Our occasional columnist and councillor contemplates Manchester's growing need for education to adapt
The universities of Manchester are some of the finest educational institutions in the world, but they need to move with the times and start to offer evening postgraduate courses or they risk failing to meet the demands of our rapidly changing economy.
The opening of Manchester’s Mechanics Institute was a significant turning point in the working class struggle for education and we need to think as radically as our ancestors.
As applicable to today as it ever was, the original prospectus stated the institute would ‘enable mechanics and artisans, of whatever trade they may be, to become acquitted with such branches of science as are of practical application in the exercise of that trade.’
Many courses are almost exclusively held during working hours, Monday to Friday, excluding the majority of the population
The need for such a venture was a significant point in our history. While we were considered peasants, the variation in the amount we could produce, and what we could produce for that matter, varied little and because of that the need for good quality education too was small.
When machines came to the fore, the sheer volumes of goods that a worker could churn out meant that the value of the skills that individual possessed had grown exponentially. The Industrial Revolution required workers to use their minds in ever greater proportion to their brawn and that the skills required to keep your job changed throughout your life. The thirst for education boomed and any increased provision was a veritable boon on the economy.

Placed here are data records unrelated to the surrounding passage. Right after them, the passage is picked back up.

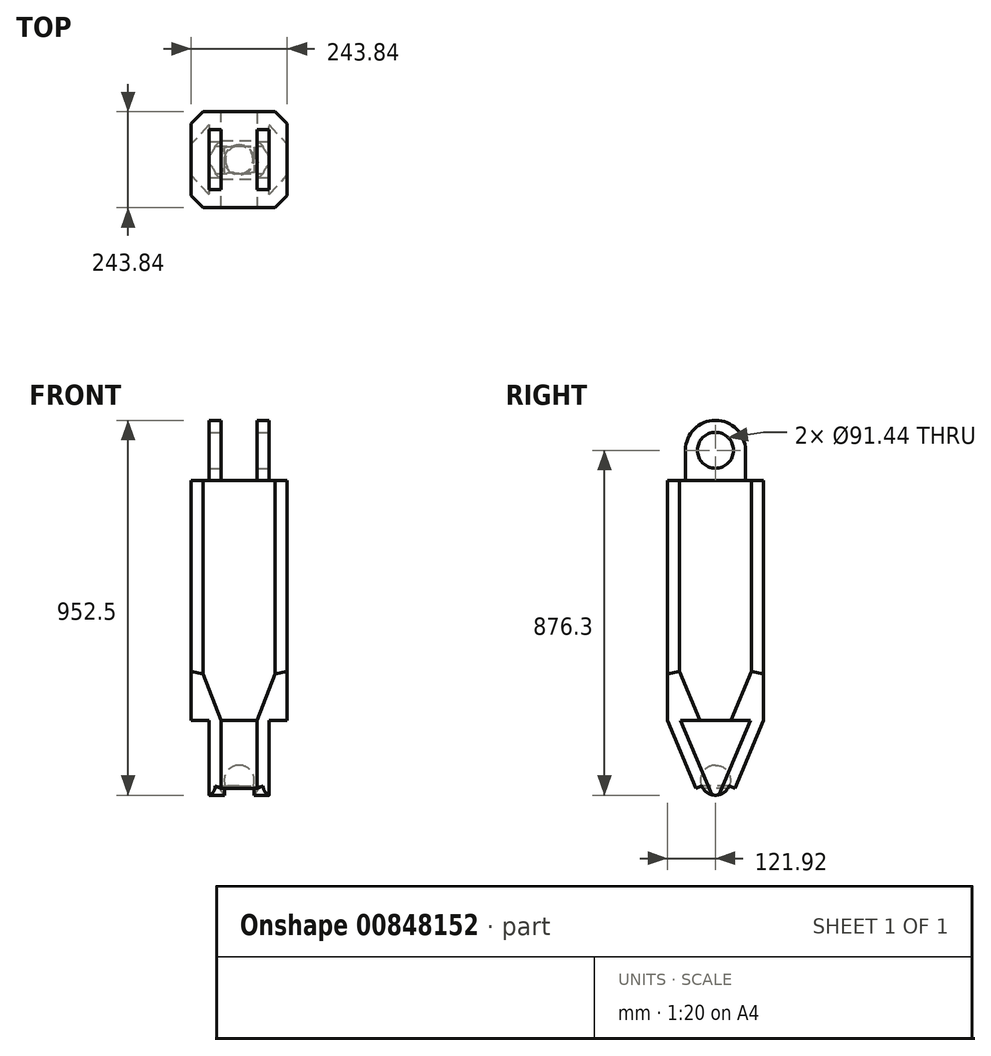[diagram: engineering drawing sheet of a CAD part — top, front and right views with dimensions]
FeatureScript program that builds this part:
annotation { "Feature Type Name" : "Feature", "Feature Type Description" : "" }
export const myFeature = defineFeature(function(context is Context, id is Id, definition is map)
    precondition{}
    {
        {
            var Q0;
            Q0=qCreatedBy(makeId("Right.planeOp"),FACE);
            var sketch = newSketch(context, id + "F0", { "sketchPlane" : qUnion([Q0])});
            skLineSegment(sketch, "E0.bottom", {"start": v(-121.92, 0) * mm, "end": v(121.92, 0) * mm});
            skLineSegment(sketch, "E0.top", {"start": v(-121.92, -609.6) * mm, "end": v(121.92, -609.6) * mm});
            skLineSegment(sketch, "E0.left", {"start": v(-121.92, 0) * mm, "end": v(-121.92, -609.6) * mm});
            skLineSegment(sketch, "E0.right", {"start": v(121.92, 0) * mm, "end": v(121.92, -609.6) * mm});
            skCircle(sketch, "E1", {"center": v(0, -762) * mm, "radius": 38.1 * mm});
            skCircle(sketch, "E2", {"center": v(0, -762) * mm, "radius": 53.34 * mm});
            skLineSegment(sketch, "E3", {"start": v(-121.92, -609.6) * mm, "end": v(-49.17, -782.67) * mm});
            skLineSegment(sketch, "E4", {"start": v(121.92, -609.6) * mm, "end": v(49.17, -782.67) * mm});
            skLineSegment(sketch, "E5", {"start": v(-49.17, -782.67) * mm, "end": v(-35.12, -776.76) * mm});
            skLineSegment(sketch, "E6", {"start": v(49.17, -782.67) * mm, "end": v(35.12, -776.76) * mm});
            skLineSegment(sketch, "E7", {"start": v(0, -723.9) * mm, "end": v(0, -815.34) * mm});
            skSolve(sketch);
        }
        {
            var Q0;
            Q0=makeQuery(id+"F0.imprint","IMPRINT",FACE,{"disambiguationData":[TD([[makeQuery(id+"F0.imprint","IMPRINT",EDGE,{"derivedFrom":sQuery(id+"F0.wireOp",EDGE,"E0.bottom")}),-1.0]])]});
            extrude(context, id + "F1", {"entities" : qUnion([Q0]), "depth" : 243.84 * mm, "offsetDistance" : 30.48 * mm, "symmetric" : true});
        }
        {
            var Q0;
            Q0=makeQuery(id+"F0.imprint","IMPRINT",FACE,{"disambiguationData":[TD([[makeQuery(id+"F0.imprint","IMPRINT",EDGE,{"derivedFrom":sQuery(id+"F0.wireOp",EDGE,"E0.top")}),-1.0]])]});
            var Q1;
            {var subQ0=sQuery(id+"F0.wireOp",EDGE,"E5");Q1=makeQuery(id+"F0.imprint","IMPRINT",FACE,{"disambiguationData":[TD([[makeQuery(id+"F0.imprint","IMPRINT",EDGE,{"derivedFrom":subQ0}),1.0]])]});}
            var Q2;
            {var subQ2=sQuery(id+"F0.wireOp",EDGE,"ExveLKyT-Stsc-Ikqw-AfCX-XaV0WShrSK9X");Q2=makeQuery(id+"F0.imprint","IMPRINT",FACE,{"disambiguationData":[TD([[makeQuery(id+"F0.imprint","IMPRINT",EDGE,{"derivedFrom":subQ2}),1.0]])]});}
            var Q3;
            {var subQ2=sQuery(id+"F0.wireOp",EDGE,"ExveLKyT-Stsc-Ikqw-AfCX-XaV0WShrSK9X");Q3=makeQuery(id+"F0.imprint","IMPRINT",FACE,{"disambiguationData":[TD([[makeQuery(id+"F0.imprint","IMPRINT",EDGE,{"derivedFrom":subQ2}),-1.0]])]});}
            var Q4;
            {var subQ0=sQuery(id+"F0.wireOp",EDGE,"E1");var subQ1=makeQuery(id+"F0.imprint","INTERSECT",VERTEX,{"derivedFrom":[subQ0,sQuery(id+"F0.wireOp",EDGE,"E6")]});Q4=makeQuery(id+"F0.imprint","IMPRINT",FACE,{"disambiguationData":[TD([[makeQuery(id+"F0.imprint","IMPRINT",EDGE,{"disambiguationData":[TD([[subQ1,1.0]])],"derivedFrom":subQ0}),1.0]])]});}
            var Q5;
            {var subQ0=sQuery(id+"F0.wireOp",EDGE,"E1");var subQ1=makeQuery(id+"F0.imprint","INTERSECT",VERTEX,{"derivedFrom":[subQ0,sQuery(id+"F0.wireOp",EDGE,"E5")]});Q5=makeQuery(id+"F0.imprint","IMPRINT",FACE,{"disambiguationData":[TD([[makeQuery(id+"F0.imprint","IMPRINT",EDGE,{"disambiguationData":[TD([[subQ1,1.0]])],"derivedFrom":subQ0}),1.0]])]});}
            extrude(context, id + "F2", {"entities" : qUnion([Q0, Q1, Q2, Q3, Q4, Q5]), "operationType" : NewBodyOperationType.ADD, "oppositeDirection" : true, "depth" : 152.4 * mm, "offsetDistance" : 30.48 * mm, "symmetric" : true});
        }
        {
            var Q0;
            Q0=makeQuery(id+"F2.opExtrude","CAP_EDGE",EDGE,{"disambiguationData":[OSD([sQuery(id+"F0.wireOp",EDGE,"E4")])],"isStart":true});
            var Q1;
            Q1=makeQuery(id+"F2.opExtrude","CAP_EDGE",EDGE,{"disambiguationData":[OSD([sQuery(id+"F0.wireOp",EDGE,"E4")])],"isStart":false});
            var Q2;
            Q2=makeQuery(id+"F2.opExtrude","CAP_EDGE",EDGE,{"disambiguationData":[OSD([sQuery(id+"F0.wireOp",EDGE,"E3")])],"isStart":false});
            var Q3;
            Q3=makeQuery(id+"F2.opExtrude","CAP_EDGE",EDGE,{"disambiguationData":[OSD([sQuery(id+"F0.wireOp",EDGE,"E3")])],"isStart":true});
            chamfer(context, id + "F3", {"entities" : qUnion([Q0, Q1, Q2, Q3]), "width" : 30.48 * mm, "tangentPropagation" : true});
        }
        {
            var Q0;
            {var subQ0=sQuery(id+"F0.wireOp",EDGE,"E1");var subQ1=makeQuery(id+"F0.imprint","INTERSECT",VERTEX,{"derivedFrom":[subQ0,sQuery(id+"F0.wireOp",EDGE,"E6")]});Q0=makeQuery(id+"F0.imprint","IMPRINT",FACE,{"disambiguationData":[TD([[makeQuery(id+"F0.imprint","IMPRINT",EDGE,{"disambiguationData":[TD([[subQ1,1.0]])],"derivedFrom":subQ0}),1.0]])]});}
            var Q1;
            {var subQ0=sQuery(id+"F0.wireOp",EDGE,"E6");Q1=makeQuery(id+"F0.imprint","IMPRINT",FACE,{"disambiguationData":[TD([[makeQuery(id+"F0.imprint","IMPRINT",EDGE,{"derivedFrom":subQ0}),1.0]])]});}
            var Q2;
            Q2=sQuery(id+"F0.wireOp",EDGE,"E7");
            revolve(context, id + "F4", {"operationType" : NewBodyOperationType.REMOVE, "surfaceOperationType" : NewSurfaceOperationType.NEW, "entities" : qUnion([Q0, Q1]), "axis" : qUnion([Q2]), "revolveType" : RevolveType.FULL, "oppositeDirection" : true});
        }
        {
            var Q0;
            Q0=makeQuery(id+"F1.opExtrude","CAP_EDGE",EDGE,{"disambiguationData":[OSD([sQuery(id+"F0.wireOp",EDGE,"E0.right")])],"isStart":true});
            var Q1;
            Q1=makeQuery(id+"F1.opExtrude","CAP_EDGE",EDGE,{"disambiguationData":[OSD([sQuery(id+"F0.wireOp",EDGE,"E0.left")])],"isStart":true});
            var Q2;
            Q2=makeQuery(id+"F1.opExtrude","CAP_EDGE",EDGE,{"disambiguationData":[OSD([sQuery(id+"F0.wireOp",EDGE,"E0.right")])],"isStart":false});
            var Q3;
            Q3=makeQuery(id+"F1.opExtrude","CAP_EDGE",EDGE,{"disambiguationData":[OSD([sQuery(id+"F0.wireOp",EDGE,"E0.left")])],"isStart":false});
            chamfer(context, id + "F5", {"entities" : qUnion([Q0, Q1, Q2, Q3]), "width" : 30.48 * mm, "tangentPropagation" : true});
        }
        {
            var Q0;
            Q0=makeQuery(id+"F1.opExtrude","SWEPT_FACE",FACE,{"disambiguationData":[OSD([sQuery(id+"F0.wireOp",EDGE,"E0.bottom")])]});
            var sketch = newSketch(context, id + "F6", { "sketchPlane" : qUnion([Q0])});
            skLineSegment(sketch, "E8.bottom", {"start": v(-76.2, 76.2) * mm, "end": v(76.2, 76.2) * mm});
            skLineSegment(sketch, "E8.top", {"start": v(-76.2, -76.2) * mm, "end": v(76.2, -76.2) * mm});
            skLineSegment(sketch, "E8.left", {"start": v(-76.2, 76.2) * mm, "end": v(-76.2, -76.2) * mm});
            skLineSegment(sketch, "E8.right", {"start": v(76.2, 76.2) * mm, "end": v(76.2, -76.2) * mm});
            skPoint(sketch, "E8.middle", {"position": v(0, 0) * mm});
            skLineSegment(sketch, "E9.bottom", {"start": v(-45.72, 76.2) * mm, "end": v(45.72, 76.2) * mm});
            skLineSegment(sketch, "E9.top", {"start": v(-45.72, -76.2) * mm, "end": v(45.72, -76.2) * mm});
            skLineSegment(sketch, "E9.left", {"start": v(-45.72, 76.2) * mm, "end": v(-45.72, -76.2) * mm});
            skLineSegment(sketch, "E9.right", {"start": v(45.72, 76.2) * mm, "end": v(45.72, -76.2) * mm});
            skSolve(sketch);
        }
        {
            var Q0;
            {var subQ0=sQuery(id+"F6.wireOp",EDGE,"E8.left");Q0=makeQuery(id+"F6.imprint","IMPRINT",FACE,{"disambiguationData":[TD([[makeQuery(id+"F6.imprint","IMPRINT",EDGE,{"derivedFrom":subQ0}),1.0]])]});}
            var Q1;
            {var subQ0=sQuery(id+"F6.wireOp",EDGE,"E8.right");Q1=makeQuery(id+"F6.imprint","IMPRINT",FACE,{"disambiguationData":[TD([[makeQuery(id+"F6.imprint","IMPRINT",EDGE,{"derivedFrom":subQ0}),-1.0]])]});}
            extrude(context, id + "F7", {"entities" : qUnion([Q0, Q1]), "operationType" : NewBodyOperationType.ADD, "depth" : 152.4 * mm, "offsetDistance" : 30.48 * mm});
        }
        {
            var Q0;
            Q0=makeQuery(id+"F7.opExtrude","SWEPT_FACE",FACE,{"disambiguationData":[OSD([sQuery(id+"F6.wireOp",EDGE,"E8.right")])]});
            var sketch = newSketch(context, id + "F8", { "sketchPlane" : qUnion([Q0])});
            skCircle(sketch, "E10", {"center": v(0, 76.2) * mm, "radius": 45.72 * mm});
            skCircle(sketch, "E11", {"center": v(0, 76.2) * mm, "radius": 76.2 * mm});
            skSolve(sketch);
        }
        {
            var Q0;
            {var subQ0=sQuery(id+"F8.wireOp",EDGE,"E11");var subQ1=sQuery(id+"F6.wireOp",EDGE,"E8.right");var subQ2=makeQuery(id+"F7.opExtrude","CAP_EDGE",EDGE,{"disambiguationData":[OSD([subQ1])],"isStart":false});var subQ3=makeQuery(id+"F8.imprint","INTERSECT",VERTEX,{"derivedFrom":[subQ2,subQ0]});Q0=makeQuery(id+"F8.imprint","IMPRINT",FACE,{"disambiguationData":[TD([[makeQuery(id+"F8.imprint","IMPRINT",EDGE,{"disambiguationData":[TD([[subQ3,-1.0]])],"derivedFrom":subQ0}),-1.0]])]});}
            var Q1;
            {var subQ0=sQuery(id+"F8.wireOp",EDGE,"E11");var subQ1=sQuery(id+"F6.wireOp",EDGE,"E8.right");var subQ2=makeQuery(id+"F7.opExtrude","CAP_EDGE",EDGE,{"disambiguationData":[OSD([subQ1])],"isStart":false});var subQ3=makeQuery(id+"F8.imprint","INTERSECT",VERTEX,{"derivedFrom":[subQ2,subQ0]});Q1=makeQuery(id+"F8.imprint","IMPRINT",FACE,{"disambiguationData":[TD([[makeQuery(id+"F8.imprint","IMPRINT",EDGE,{"disambiguationData":[TD([[subQ3,1.0]])],"derivedFrom":subQ0}),-1.0]])]});}
            var Q2;
            Q2=makeQuery(id+"F8.imprint","IMPRINT",FACE,{"disambiguationData":[TD([[makeQuery(id+"F8.imprint","IMPRINT",EDGE,{"derivedFrom":sQuery(id+"F8.wireOp",EDGE,"E10")}),1.0]])]});
            extrude(context, id + "F9", {"entities" : qUnion([Q0, Q1, Q2]), "operationType" : NewBodyOperationType.REMOVE, "oppositeDirection" : true, "depth" : 152.4 * mm, "offsetDistance" : 30.48 * mm});
        }
    });
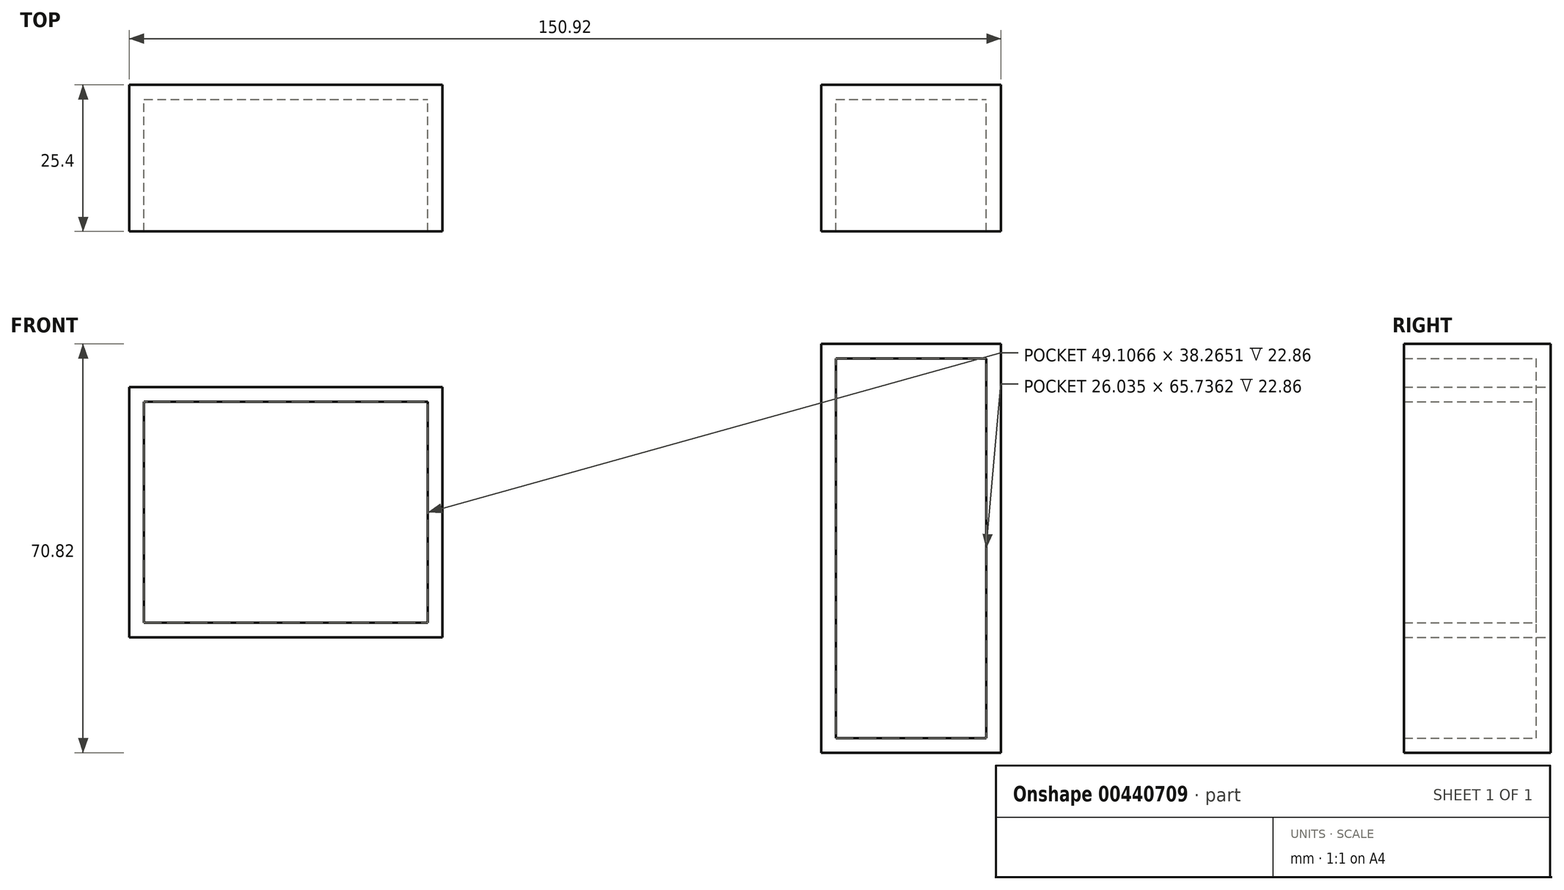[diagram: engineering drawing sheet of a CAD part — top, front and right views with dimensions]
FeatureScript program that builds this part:
annotation { "Feature Type Name" : "Feature", "Feature Type Description" : "" }
export const myFeature = defineFeature(function(context is Context, id is Id, definition is map)
    precondition{}
    {
        {
            var Q0;
            Q0=qCreatedBy(makeId("Front.planeOp"),FACE);
            var sketch = newSketch(context, id + "F0", { "sketchPlane" : qUnion([Q0])});
            skLineSegment(sketch, "E0.bottom", {"start": v(-54.19, 95.7) * mm, "end": v(0, 95.7) * mm});
            skLineSegment(sketch, "E0.top", {"start": v(-54.19, 52.35) * mm, "end": v(0, 52.35) * mm});
            skLineSegment(sketch, "E0.left", {"start": v(-54.19, 95.7) * mm, "end": v(-54.19, 52.35) * mm});
            skLineSegment(sketch, "E0.right", {"start": v(0, 95.7) * mm, "end": v(0, 52.35) * mm});
            skLineSegment(sketch, "E1.bottom", {"start": v(65.62, 103.19) * mm, "end": v(96.73, 103.19) * mm});
            skLineSegment(sketch, "E1.top", {"start": v(65.62, 32.37) * mm, "end": v(96.73, 32.37) * mm});
            skLineSegment(sketch, "E1.left", {"start": v(65.62, 103.19) * mm, "end": v(65.62, 32.37) * mm});
            skLineSegment(sketch, "E1.right", {"start": v(96.73, 103.19) * mm, "end": v(96.73, 32.37) * mm});
            skSolve(sketch);
        }
        {
            var Q0;
            Q0 = qSketchRegion(id + "F0", true);
            extrude(context, id + "F1", {"entities" : qUnion([Q0]), "depth" : 25.4 * mm});
        }
        {
            var Q0;
            Q0=makeQuery(id+"F1.opExtrude","CAP_FACE",FACE,{"disambiguationData":[OSD([sQuery(id+"F0.wireOp",EDGE,"E0.bottom"),sQuery(id+"F0.wireOp",EDGE,"E0.top"),sQuery(id+"F0.wireOp",EDGE,"E0.left"),sQuery(id+"F0.wireOp",EDGE,"E0.right")])],"isStart":false});
            shell(context, id + "F2", {"entities" : qUnion([Q0]), "thickness" : 2.54 * mm});
        }
        {
            var Q0;
            Q0=makeQuery(id+"F1.opExtrude","CAP_FACE",FACE,{"disambiguationData":[OSD([sQuery(id+"F0.wireOp",EDGE,"E1.bottom"),sQuery(id+"F0.wireOp",EDGE,"E1.top"),sQuery(id+"F0.wireOp",EDGE,"E1.left"),sQuery(id+"F0.wireOp",EDGE,"E1.right")])],"isStart":false});
            shell(context, id + "F3", {"entities" : qUnion([Q0]), "thickness" : 2.54 * mm});
        }
    });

The University of Manchester (UoM) is the successor of the institute following John Reynold’s shake up to create UMIST and the amalgamation with Manchester Victoria in 2004. Although UoM is one of our great institutions, and one of the best universities in Europe, many courses are almost exclusively held during working hours, Monday to Friday, excluding the majority of the population. Manchester Metropolitan, which is a leader in many areas that would attract mid-career workers such as digital skills and teaching, offers a similar structure.
As Manchester’s job market becomes more knowledge intensive and creative, the need to access postgraduate education too is becoming greater but unless you have inherited wealth, or somebody to go to for the cash, most can’t afford to take the time off to attend the course and study.
MOOCs (online only courses) are growing, but are no substitute for traditional university education and the connections and friendships you form there - they are often as essential to your success as degree you obtain. University is more than a course.
This problem will only become more acute as we delve deeper in to the fourth industrial revolution, as machines begin to think and learn things we thought unique to our humanity.
We are constantly being bombarded by doomsday predictions that machines will soon be taking our jobs; automation revolutionising the workplace to the detriment of humans.
Science was the concern of the first Industrial Revolution; creativity will be central to the fourth.
Faced with this we can do one of two things: become Luddites, smash up the machines and start to tax anything that may appear to do something human; or we can choose to broaden our skill sets, prepare to educate ourselves and re-skill in the new emerging industries.
What is more is that new educational institutions will help keep workers here in Manchester, which we need to feed the swelling creative industries of our conurbation. Of those from Manchester, who take up undergraduate courses in Manchester, 40% of those end up working here in Manchester. It’s money well invested.
The success of such a venture would surely be bolstered by the ever-increasing number of city centre dwellers, the direction the jobs market is taking and the potential to import highly-skilled workers in greater volumes after Brexit.
London, of course, already has an evening university. Birkbeck is the successor of London’s Mechanics Institute but still to this day offers its courses to workers by running them in the evening.
The humongous and impressive population of London has allowed Birkbeck to retain its original purpose of providing quality education to those in work. Even its motto ‘advice comes overnight’ and its trade union links have been preserved - you get a discount for being a trade union member.
This is no criticism of my old stomping ground (UoM). Manchester simply will not have the sheer volume of numbers that will be required for the establishment of a stand alone evening university; 13,000 students attended Birkbeck last year, we just wouldn’t realise the same demand.
But if the soothsayers are correct, and the machines are going to learn our trades, we need to enable workers to acquire broader knowledge to ensure they are not left unemployed. This view was also taken by the Mechanics Institute back then, its prospects also stated:
‘It is not intended to teach the trade of the Machine-maker, the Dyer, the Carpenter, the Mason, or any other particular business, but there is no art which does not depend, more or less, on scientific principles, and to teach what these are, and to point out their practical application, will form the chief object of this Institution.’
I think our politicians need to act and encourage our universities to reform their postgraduate courses to offer some modules in the evening, enabling workers to afford the tuition and attend the course.
This would be a huge relief from the current system which requires somebody to give up most types of employment to attend, in the meantime forcing them to add to the already tremendous debt pile they will have racked up as an undergraduate.
John Blundell is a Labour councillor for Smallbridge and Firgrove, and the Cabinet Member for Regeneration, Business, Skills & Employment on Rochdale Council.